Today, there are lots of places where you can try archery, either for leisure or to pursue as a sport. Whatever your reason, one part that you will need to understand is the different types of archery targets.
There’s more to archery targets than just a big circle with a dot in the center. Nowadays, different targets are designed to match certain bows, arrows, and different tip or broadhead styles.
There are three main types of non paper archery targets. These are explained below.
Types of Non Paper Archery Targets
This is the most basic archery target type that every archer or bowhunter has practiced on or even bought for themselves. A bag target is generally filled with synthetic fiber which is responsible for easily stopping your arrow and at the same time still making it possible to easily remove the arrow.
For beginners in basic practice sessions, this archery target works well for repetition as it holds together so well and has a big surface to serve as space for mishaps or missed arrows.
One thing to remember though is that this type of archery target is most often meant for field points. Also, broadheads are not a good match because they can remain buried in the target and damage the outer covering that keeps the filling contained within the target.
Keep it out of elements too, as being soaked in the rain can make it deteriorate faster. However, there are now weather-resistant bag targets to address this.
It is suggested to use a bag target in an indoor range where it can be left hanging in place. This is convenient as you do not have to haul it out every single time you practice. A compound bow setup is also an ideal type for this target. Just remember to use field points.
Foam Layer Block Target
This target is considered the next level after the bag target. A foam layer block target is known to be lightweight and moveable. In addition, it allows for the easy removal of arrows for light bows and is economical as well.
Generally, you have to pinch the arrow between foam layers to make this archery target type work, using friction instead of force to stop its momentum. You can use broadheads on this one, but field points will significantly lengthen the target’s life.
One limitation with this target is that it can be very difficult to remove arrows. If they get buried deeply before friction stops them because of heavy draw weight.
Mind your shooting angle too, since you do not want to shoot across or through the layers given that a foam layer block target works by pinching the arrow between the layers. However, there is a way to stop this: turn the block so that the layers are arranged vertically rather than in a horizontal position. This way, the arrow is will slide between layers despite the vertical shot angle.
It is also suggested to use this target for outdoor practice sessions where you can set it up quickly and begin shooting at ground level or from a tree stand. Be careful when using heavy bows as this may make it harder to remove arrows.
3D Practice Targets
Perhaps this is the best archery target type as it prepares you for real-life hunting scenarios. 3D practice targets are replicas of animals, whether alive or extinct, providing a very fun archery experience.

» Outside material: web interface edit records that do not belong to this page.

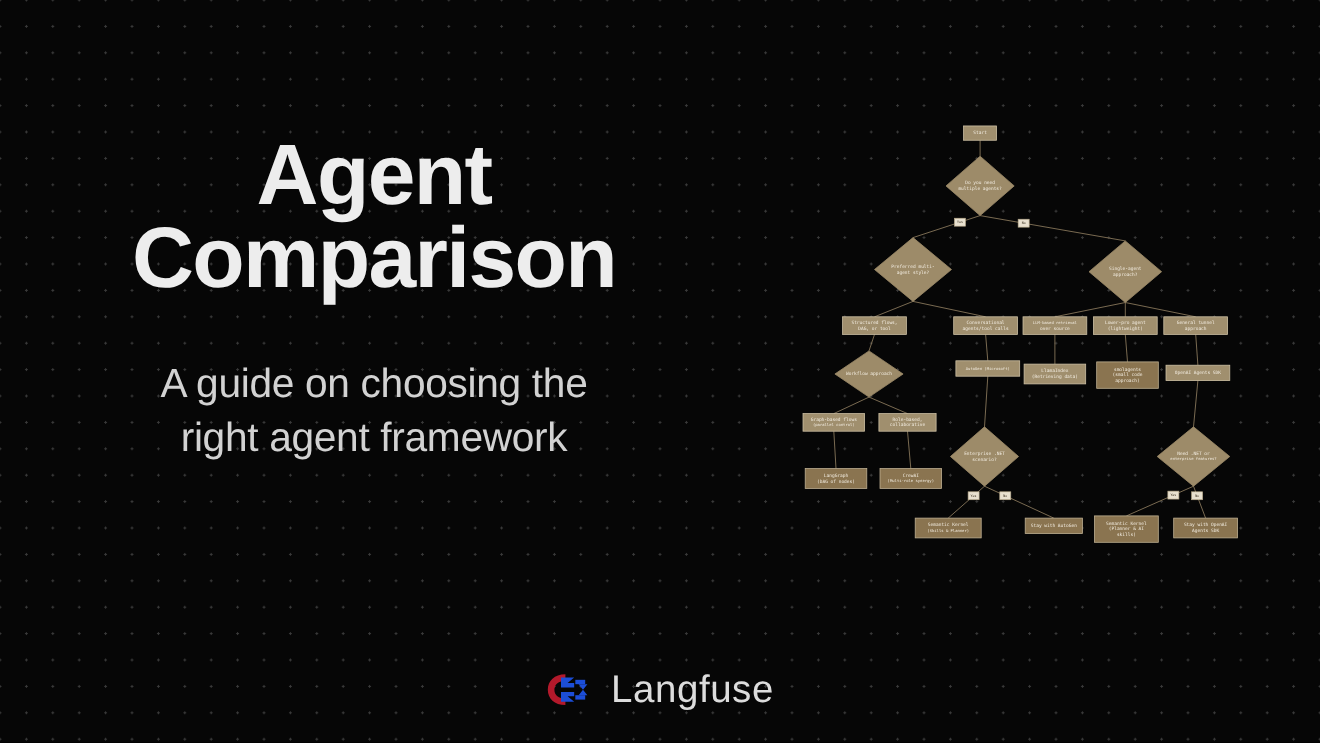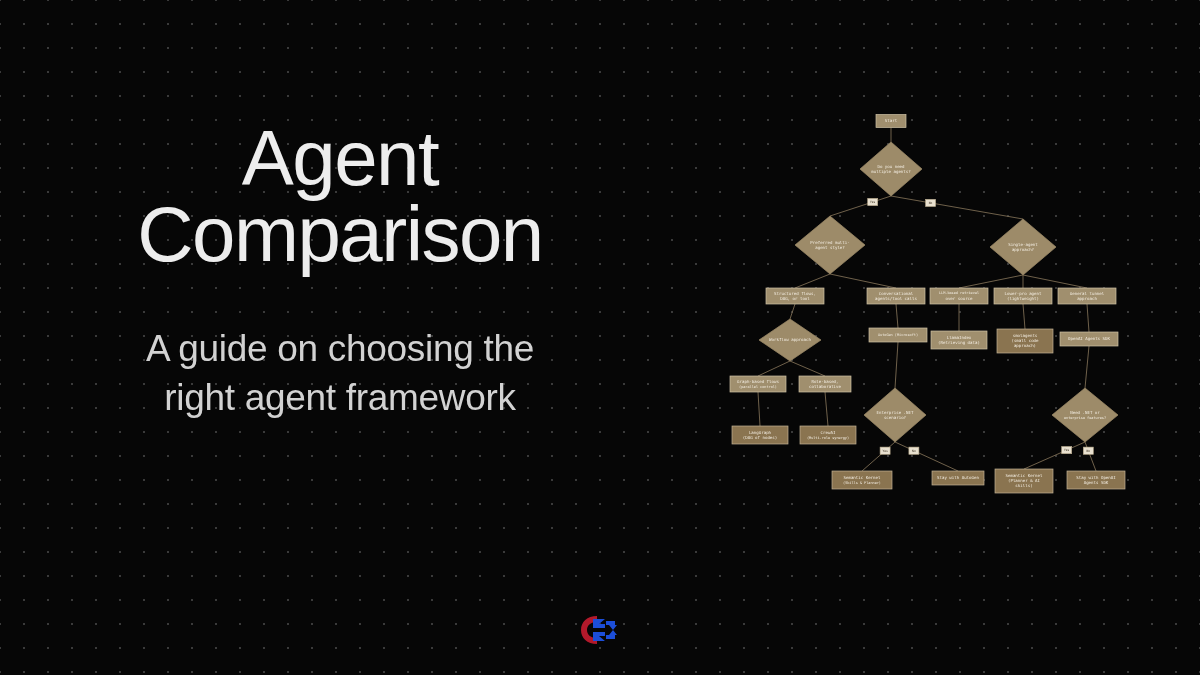--- a/index.html
+++ b/index.html
@@ -28,21 +28,21 @@
     position: absolute;
     left: 0px;
     top: 120px;
     width: 680px;
     text-align: center;
     padding: 0 40px;
   }
   .hero-title {
     font-size: 78px;
     line-height: 0.98;
-    font-weight: 400;
+    font-weight: 700;
     color: #ededed;
     letter-spacing: -1.5px;
     margin: 0;
     white-space: pre-line;
   }
   .hero-sub {
     margin: 52px 0 4px 0;
     font-size: 37px;
     line-height: 1.32;
     font-weight: 400;
@@ -282,15 +282,16 @@
     <span class="brand-mark">
       <svg viewBox="0 0 42 34" width="42" height="34">
         <path d="M18 3 C8 3 2 9 2 17 C2 25 8 31 18 31 L18 25 C12 25 8 22 8 17 C8 12 12 9 18 9 Z" fill="#b3192b"></path>
         <path d="M14 6 L26 6 L20 11 L26 11 L26 15 L14 15 Z" fill="#1c4ed8"></path>
         <path d="M14 19 L26 19 L26 23 L20 23 L26 28 L14 28 Z" fill="#1c4ed8"></path>
         <rect x="27" y="8" width="9" height="4" fill="#1c4ed8"></rect>
         <rect x="27" y="22" width="9" height="4" fill="#1c4ed8"></rect>
         <path d="M30 12 L38 12 L34 17 L38 22 L30 22 L34 17 Z" fill="#1c4ed8"></path>
       </svg>
     </span>
+    <span class="brand-name">Langfuse</span>
   </div>
 
 </div>
 
 </body></html>

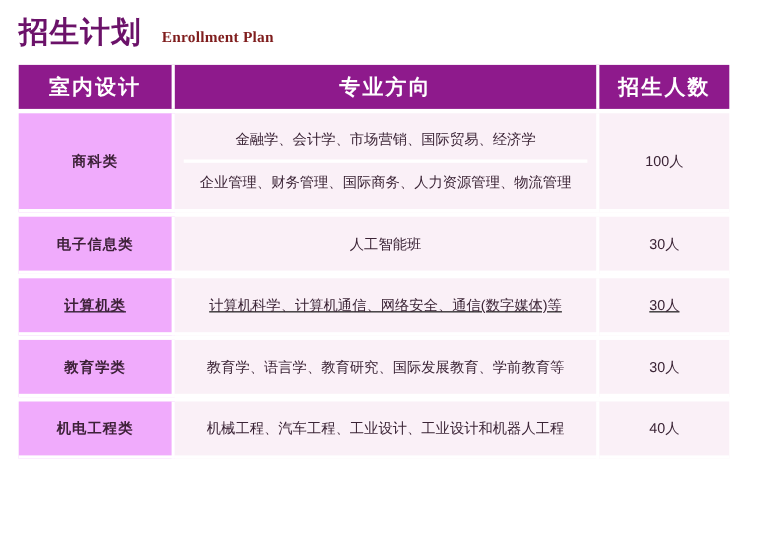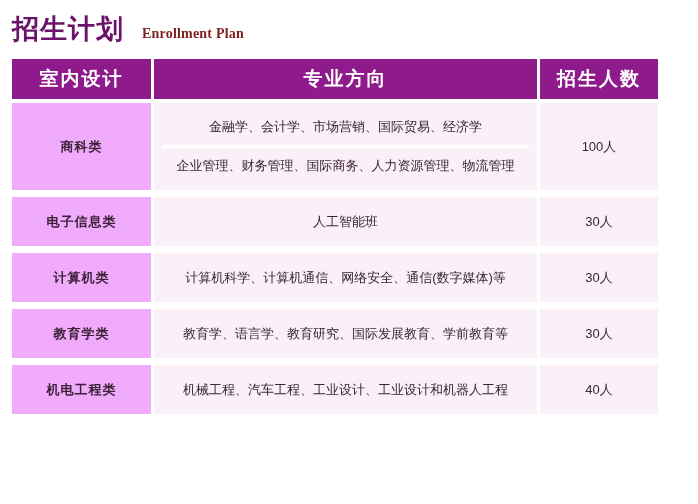--- a/index.html
+++ b/index.html
@@ -11,21 +11,21 @@
     height: 504px;
     background: #ffffff;
     font-family: "Liberation Sans", sans-serif;
     overflow: hidden;
   }
   .page {
     position: relative;
     width: 698px;
     height: 504px;
     box-sizing: border-box;
-    padding: 0 12px;
+    padding: 0 17px;
     border-radius: 18px;
   }
   
   .header {
     display: flex;
     align-items: baseline;
     padding-top: 16px;
     padding-bottom: 12px;
     gap: 18px;
   }
@@ -100,21 +100,21 @@
     border-top: 3px solid #ffffff;
   }
   .cell-num {
     background: #faf0f7;
     color: #3b2436;
     font-size: 13px;
   }
   .row-h1 { height: 68px; }
   .row-h2 { height: 52px; }
   .row-h3 { height: 52px; }
-  .row-h4 { height: 52px; }
+  .row-h4 { height: 52px; text-decoration: underline; }
   .row-h5 { height: 52px; }
   .row-h6 { height: 52px; }
 </style>
 </head>
 <body>
 
 <div class="page">
 
   <div class="header">
     <div class="title-cn">招生计划</div>

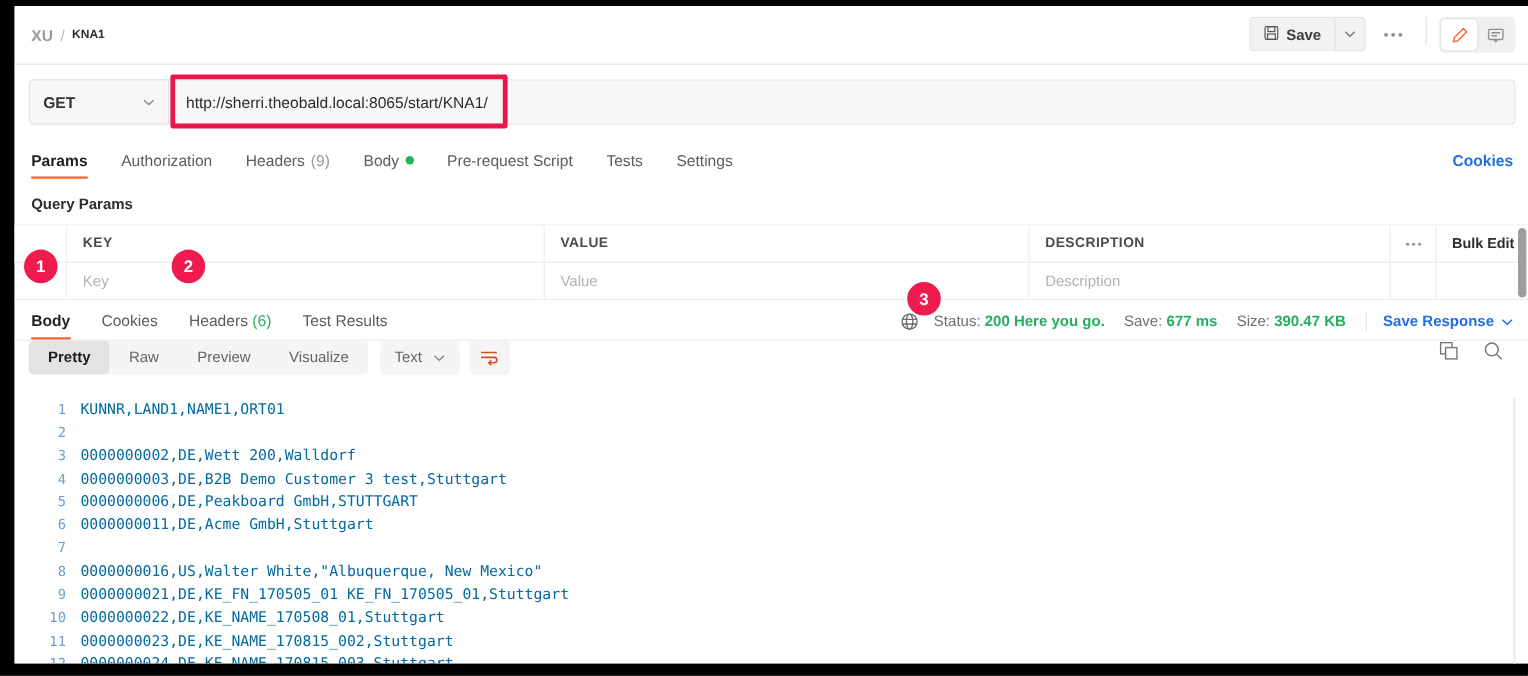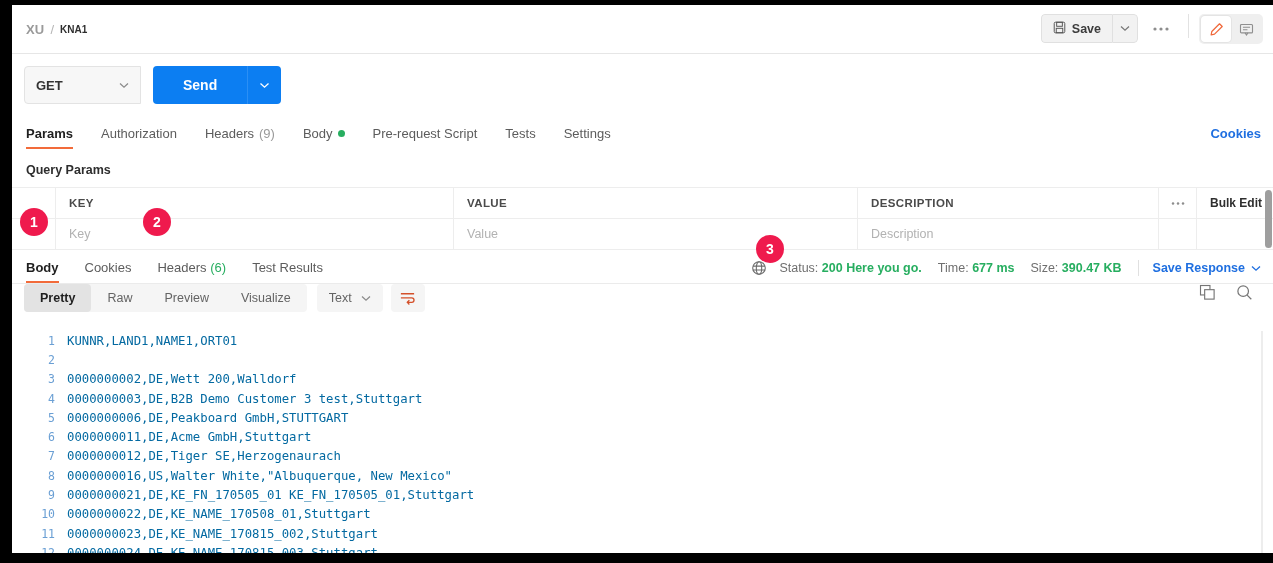--- a/index.html
+++ b/index.html
@@ -258,27 +258,23 @@
     </div>
   </div>
 
   <div class="urlrow">
     <div class="method">
       <span>GET</span>
       <svg width="10" height="7" viewBox="0 0 10 7">
           <path d="M1 1.5L5 5.2L9 1.5" stroke="#8a8a8a" stroke-width="1.2" fill="none"></path>
         </svg>
     </div>
-    <div class="send-grp">
-      <div class="send-btn">Send</div>
-      <div class="send-caret">
-        <svg width="11" height="7" viewBox="0 0 10 7">
-            <path d="M1 1.5L5 5.2L9 1.5" stroke="#ffffff" stroke-width="1.3" fill="none"></path>
-          </svg>
-      </div>
+    <div class="urlwrap">
+      <div class="urlfield" placeholder="Enter request URL">http://sherri.theobald.local:8065/start/KNA1/</div>
+      <div class="url-highlight"></div>
     </div>
   </div>
 
   <div class="reqtabs">
     <div class="rtab sel">
       <span>Params</span>
     </div>
     <div class="rtab">
       <span>Authorization</span>
     </div>
@@ -347,21 +343,21 @@
 
     <div class="status-area">
       <span class="globe">
         <svg width="16" height="16" viewBox="0 0 16 16" fill="none" stroke="#6b6b6b" stroke-width="1.1">
           <circle cx="8" cy="8" r="6.3"></circle>
           <ellipse cx="8" cy="8" rx="2.7" ry="6.3"></ellipse>
           <path d="M1.9 6.1h12.2M1.9 10h12.2"></path>
         </svg>
       </span>
       <span class="stat"><span>Status:</span> <b>200 Here you go.</b></span>
-      <span class="stat"><span>Time:</span> <b>677 ms</b></span>
+      <span class="stat"><span>Save:</span> <b>677 ms</b></span>
       <span class="stat"><span>Size:</span> <b>390.47 KB</b></span>
       <span class="sdiv"></span>
       <span class="saveresp">
         <span>Save Response</span>
         <svg width="10" height="7" viewBox="0 0 10 7">
             <path d="M1 1.5L5 5.2L9 1.5" stroke="#1f6fe0" stroke-width="1.3" fill="none"></path>
           </svg>
       </span>
     </div>
   </div>
@@ -420,21 +416,20 @@
     <div class="codeline">
         <span class="ln">5</span>
         <span class="ct">0000000006,DE,Peakboard GmbH,STUTTGART</span>
       </div>
     <div class="codeline">
         <span class="ln">6</span>
         <span class="ct">0000000011,DE,Acme GmbH,Stuttgart</span>
       </div>
     <div class="codeline">
         <span class="ln">7</span>
-        <span class="ct">0000000012,DE,Tiger SE,Herzogenaurach</span>
       </div>
     <div class="codeline">
         <span class="ln">8</span>
         <span class="ct">0000000016,US,Walter White,"Albuquerque, New Mexico"</span>
       </div>
     <div class="codeline">
         <span class="ln">9</span>
         <span class="ct">0000000021,DE,KE_FN_170505_01 KE_FN_170505_01,Stuttgart</span>
       </div>
     <div class="codeline">

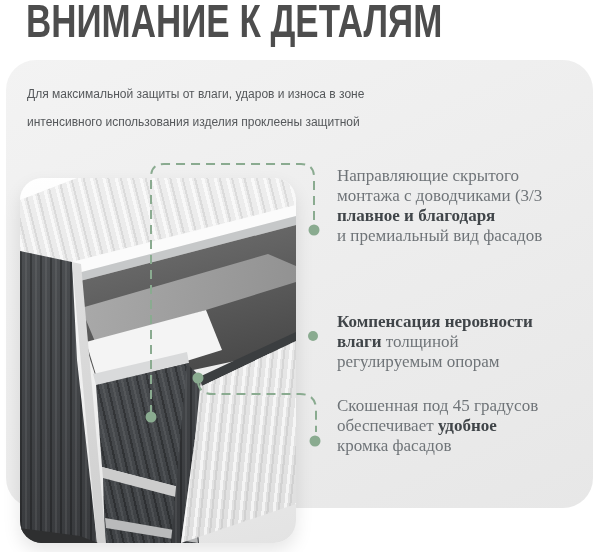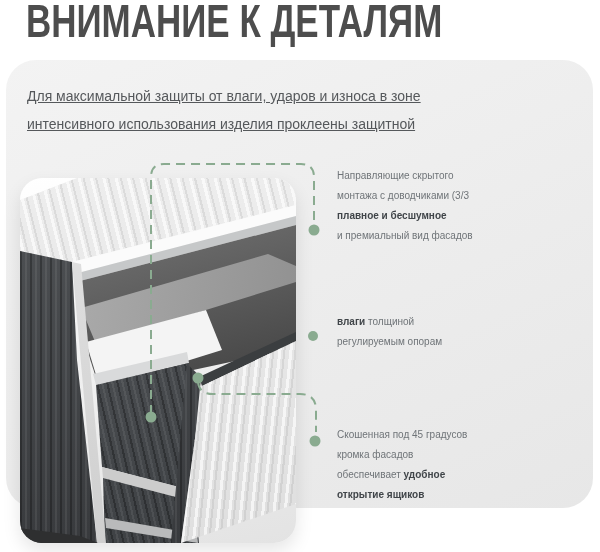--- a/index.html
+++ b/index.html
@@ -16,26 +16,26 @@
     transform:scaleX(.76);transform-origin:0 50%;
     white-space:nowrap;letter-spacing:0;
   }
   .card{
     position:absolute;left:6px;top:60px;width:587px;height:448px;
     border-radius:30px;
     background:linear-gradient(155deg,var(--card_start,#f3f3f3) 0%,var(--card_end,#e7e7e7) 100%);
   }
   .intro{
     position:absolute;left:27px;top:68px;width:550px;
-    font-size:14px;line-height:28px;color:var(--body_text,#55585b);text-decoration:underline;
+    font-size:12px;line-height:28px;color:var(--body_text,#55585b);
   }
   .intro span{display:block;}
-  .callout{position:absolute;left:337px;width:256px;font-size:10px;line-height:20px;color:var(--callout_text,#6f7478);}
+  .callout{position:absolute;left:337px;width:256px;font-size:17px;line-height:20px;color:var(--callout_text,#6f7478);font-family:Liberation Serif, serif;}
   .callout .b{font-weight:700;color:var(--callout_bold,#404549);}
-  #c1{top:166px} #c2{top:312px} #c3{top:425px}
+  #c1{top:166px} #c2{top:312px} #c3{top:396px}
   .cl{display:block;}
 
   
   .photo{
     position:absolute;left:20px;top:178px;width:276px;height:365px;
     border-radius:22px;overflow:hidden;margin:0;
     background:linear-gradient(165deg,#ffffff 0%,#f1f1f1 45%,#e3e3e3 100%);
     box-shadow:0 8px 18px rgba(0,0,0,.10);
   }
   .ly{position:absolute;inset:0;}
@@ -106,34 +106,34 @@
     <div class="ly carcass-edge"></div>
     <div class="ly front-bevel-top"></div>
     <div class="ly wood-dark-v front-bevel-left"></div>
     <div class="ly wood-light-v drawer-front"></div>
     <div class="ly plinth"></div>
   </figure>
 
   <div class="callout" id="c1">
     <span class="cl"><span class="r">Направляющие скрытого</span></span>
     <span class="cl"><span class="r">монтажа с доводчиками (3/3</span></span>
-    <span class="cl"><span class="b">плавное и бесшумное</span></span>
+    <span class="cl"><span class="b">плавное и благодаря</span></span>
     <span class="cl"><span class="r">и премиальный вид фасадов</span></span>
   </div>
 
   <div class="callout" id="c2">
+    <span class="cl"><span class="b">Компенсация неровности</span></span>
     <span class="cl"><span class="b">влаги</span><span class="r"> толщиной</span></span>
     <span class="cl"><span class="r">регулируемым опорам</span></span>
   </div>
 
   <div class="callout" id="c3">
     <span class="cl"><span class="r">Скошенная под 45 градусов</span></span>
+    <span class="cl"><span class="r">обеспечивает </span><span class="b">удобное</span></span>
     <span class="cl"><span class="r">кромка фасадов</span></span>
-    <span class="cl"><span class="r">обеспечивает </span><span class="b">удобное</span></span>
-    <span class="cl"><span class="b">открытие ящиков</span></span>
   </div>
 
   <svg class="connectors" viewBox="0 0 600 552" fill="none">
     <path d="M151 414 L151 177 Q151 164 164 164 L301 164 Q314 164 314 177 L314 222" stroke="currentColor" stroke-width="2" stroke-dasharray="9 6"></path>
     <path d="M198 382 Q199 394 213 394 L300 394 Q316 394 316 410 L316 432" stroke="currentColor" stroke-width="2" stroke-dasharray="9 6"></path>
     <circle cx="151" cy="417" r="5.5" fill="currentColor"></circle>
     <circle cx="314" cy="230" r="5.5" fill="currentColor"></circle>
     <circle cx="313" cy="336" r="5" fill="currentColor"></circle>
     <circle cx="198" cy="378" r="5.5" fill="currentColor"></circle>
     <circle cx="315" cy="441" r="5.5" fill="currentColor"></circle>

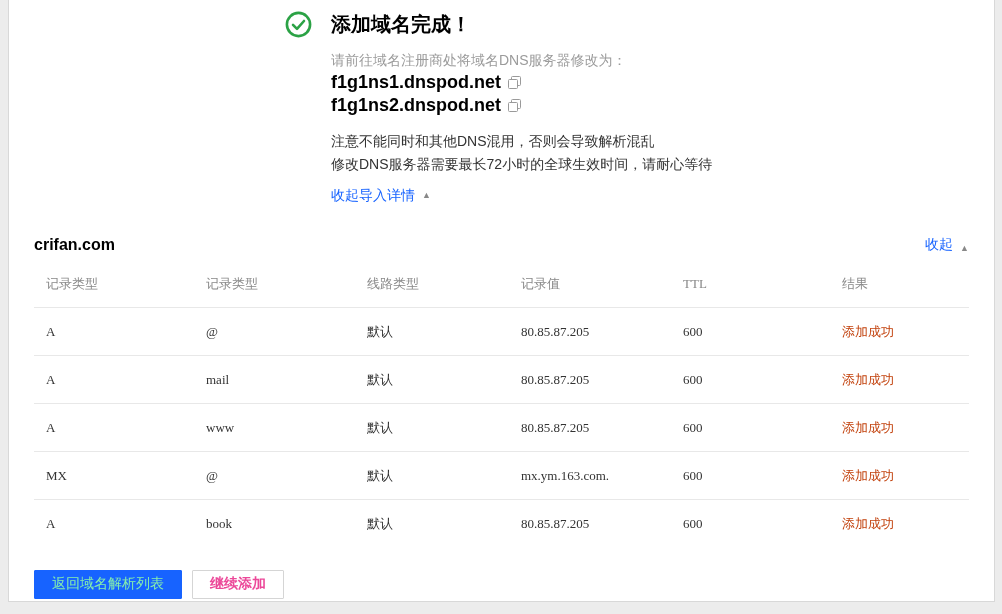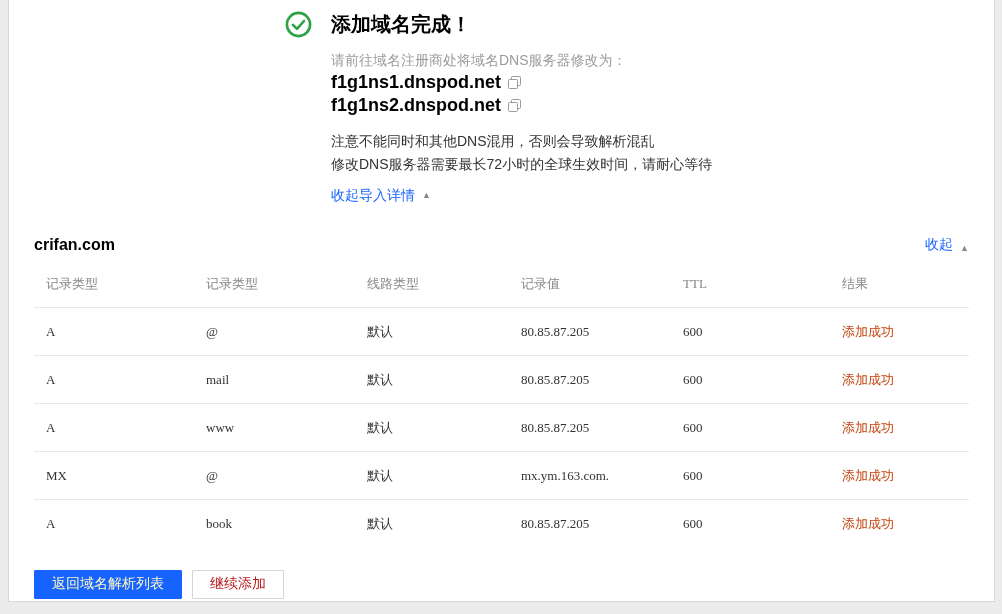--- a/index.html
+++ b/index.html
@@ -49,22 +49,22 @@
     height:48px; padding:0 0 0 12px;
     border-top:1px solid #e8e8e8;
   }
   td.result { color:#c2410c; }
 
   
   .footer { margin:22px 0 0 25px; display:flex; gap:10px; }
   .btn { font-size:14px; height:29px; padding:0 17px; border:1px solid transparent;
          display:inline-flex; align-items:center; justify-content:center; cursor:pointer;
          font-family:inherit; border-radius:1px; }
-  .btn-primary { background:#1763ff; color:#fef9c3; border-color:#1763ff; }
-  .btn-secondary { background:#fff; color:#b91c1c; border-color:#d5d5d5; }
+  .btn-primary { background:#1763ff; color:#86efac; border-color:#1763ff; }
+  .btn-secondary { background:#fff; color:#ec4899; border-color:#d5d5d5;font-weight:bold; }
 </style>
 </head>
 <body>
 
 <div class="card">
 
   <div class="success">
     <span class="success-icon">
       <svg width="27" height="27" viewBox="0 0 27 27">
         <circle cx="13.5" cy="13.5" r="11.6" fill="none" stroke="#2ba245" stroke-width="2.6"></circle>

Many of these targets contain different overlay options, such as exposing the vitals on the outside so you have an idea of exactly where your arrow would hit. Others have point values intended for competitive shooting.
One limitation though is the tendency of the foam core to wear out due to repetitive use. But the good thing is that most 3D archery targets contain replaceable midsections, prolonging their life overall. Field points also match this target well. Broadheads may get lost inside the foam core.
Moreover, this target type is ideal for lifelike hunting simulations. When practicing from a tree stand you can set this target up in a realistic setting. Also, it will help you shoot at the shadow of your real target game animal. This target type is light to carry and set up for a few shots down the range or in the woods.
Bag targets are the most basic style of the archery target, and nearly every bowhunter has practiced on one of these. It contains a synthetic fiber fill that easily stops your arrow, and yet still offers easy arrow removal. They are great for repetition so you can get a lot out of them in your practice sessions.